Through methylation, the behavior of DNA changes, but its overall structure remains the same. This process is central to many normal, essential processes, but errors in methylation are associated with a wide variety of diseases – and normal sequencing tools fail to notice those changes. Now, researchers from the New Jersey Institute of Technology (NJIT) and Children’s Hospital of Philadelphia (CHOP) have developed a tool to predict where DNA methylation will occur.
The software, called Deep6mA (after N6-methyladenin, or 6mA, an important DNA modification form), uses a neural network to predict methylation sites on strands of DNA. The researchers developed and trained the neural network using supercomputer resources allocated through an umbrella grant from the Extreme Science and Engineering Discovery Environment (XSEDE).
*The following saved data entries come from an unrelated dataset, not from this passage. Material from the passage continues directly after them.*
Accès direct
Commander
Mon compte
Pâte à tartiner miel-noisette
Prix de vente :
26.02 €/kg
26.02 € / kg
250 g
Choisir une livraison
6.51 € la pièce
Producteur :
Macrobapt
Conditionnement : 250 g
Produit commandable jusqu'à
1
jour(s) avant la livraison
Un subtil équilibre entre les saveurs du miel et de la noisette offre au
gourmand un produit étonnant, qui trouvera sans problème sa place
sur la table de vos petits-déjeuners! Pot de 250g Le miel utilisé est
Through the grant, the researchers have major allocations on a wide range of supercomputers – such as Bridges at the Pittsburgh Supercomputing Center, Stampede2 at the Texas Advanced Computing Center and Comet at the San Diego Supercomputer Center – for deep learning projects involving high-throughput genomic data.
“We are very pleased that NSF-supported artificial intelligence-focused computational capabilities contributed to advance this important research,” said Amy Friedlander, acting director of the NSF’s Office of Advanced Cyberinfrastructure.
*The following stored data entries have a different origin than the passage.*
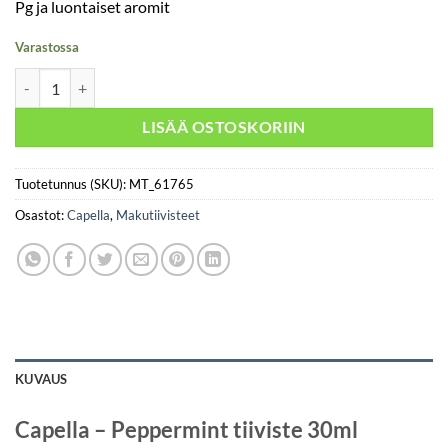
Pg ja luontaiset aromit
Varastossa
Capella - Peppermint 30ml määrä
LISÄÄ OSTOSKORIIN
Tuotetunnus (SKU):
MT_61765
Osastot:
Capella
,
Makutiivisteet
KUVAUS
Capella – Peppermint tiiviste 30ml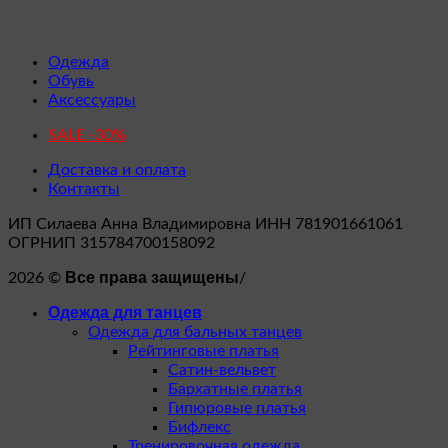
Одежда
Обувь
Аксессуары
SALE -30%
Доставка и оплата
Контакты
ИП Силаева Анна Владимировна ИНН 781901661061
ОГРНИП 315784700158092
Все права защищены
2026 ©
/
Одежда для танцев
Одежда для бальных танцев
Рейтинговые платья
Сатин-вельвет
Бархатные платья
Гипюровые платья
Бифлекс
Тренировочная одежда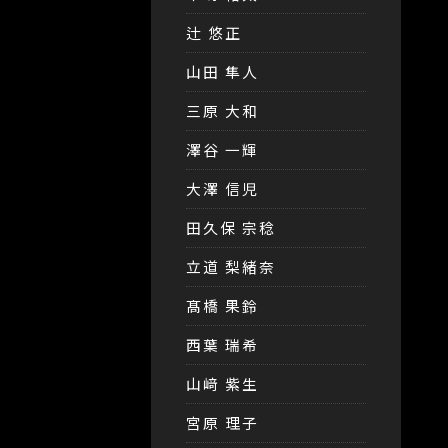
辻 悠正
山田 隼人
三原 大和
澤谷 一輝
大澤 信児
田久保 宗稔
立道 梨緒奈
髙橋 果鈴
西葉 瑞希
山﨑 紫生
宮原 理子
Zhi Wei, a computer science professor at NJIT and co-author on the study, says that Deep6mA offers a number of benefits, including automation of various functions, integration of flanking genes, visualization improvements and more.
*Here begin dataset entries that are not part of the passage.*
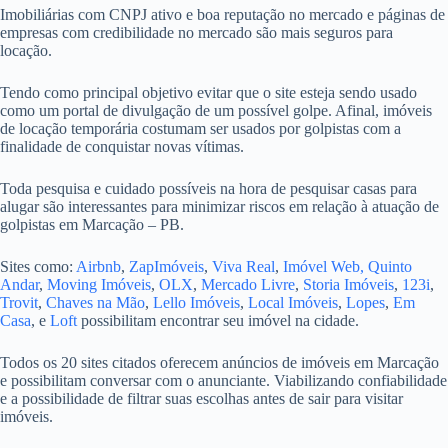
Imobiliárias com CNPJ ativo e boa reputação no mercado e páginas de
empresas com credibilidade no mercado são mais seguros para
locação.
Tendo como principal objetivo evitar que o site esteja sendo usado
como um portal de divulgação de um possível golpe. Afinal, imóveis
de locação temporária costumam ser usados por golpistas com a
finalidade de conquistar novas vítimas.
Toda pesquisa e cuidado possíveis na hora de pesquisar casas para
alugar são interessantes para minimizar riscos em relação à atuação de
golpistas em Marcação – PB.
Sites como:
Airbnb
,
ZapImóveis
,
Viva Real
,
Imóvel Web,
Quinto
Andar
,
Moving Imóveis
,
OLX
,
Mercado Livre
,
Storia Imóveis
,
123i
,
Trovit
,
Chaves na Mão
,
Lello Imóveis
,
Local Imóveis
,
Lopes
,
Em
Casa
, e
Loft
possibilitam encontrar seu imóvel na cidade.
Todos os 20 sites citados oferecem anúncios de imóveis em Marcação
e possibilitam conversar com o anunciante. Viabilizando confiabilidade
e a possibilidade de filtrar suas escolhas antes de sair para visitar
imóveis.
“Previously, methods developed to identify methylation sites in the genome could only look at certain nucleotide lengths at a given time, so a large number of methylation sites were missed,” said Hakon Hakonarson, director of the Center for Applied Genomics at CHOP and another co-author of the study. “We needed a better way of identifying and predicting methylation sites with a tool that could identify these motifs throughout the genome that are potentially disease-causing.”
When testing Deep6mA on a series of representative organisms, the researchers found that it identified methylation sites at a granular level – down to a single nucleotide – and allowed them to visualize patterns that were out of reach for previous models. The authors, however, acknowledge that Deep6mA has drawbacks.
“One limitation is that our proposed prediction is purely based on sequence information,” Wei said. “Whether a candidate is a 6mA site or not will also depend on many other factors. Methylation, including 6mA, is a dynamic process, which will change with cellular context.” The researchers are looking to integrate other factors, such as gene expression, into future iterations of the tool.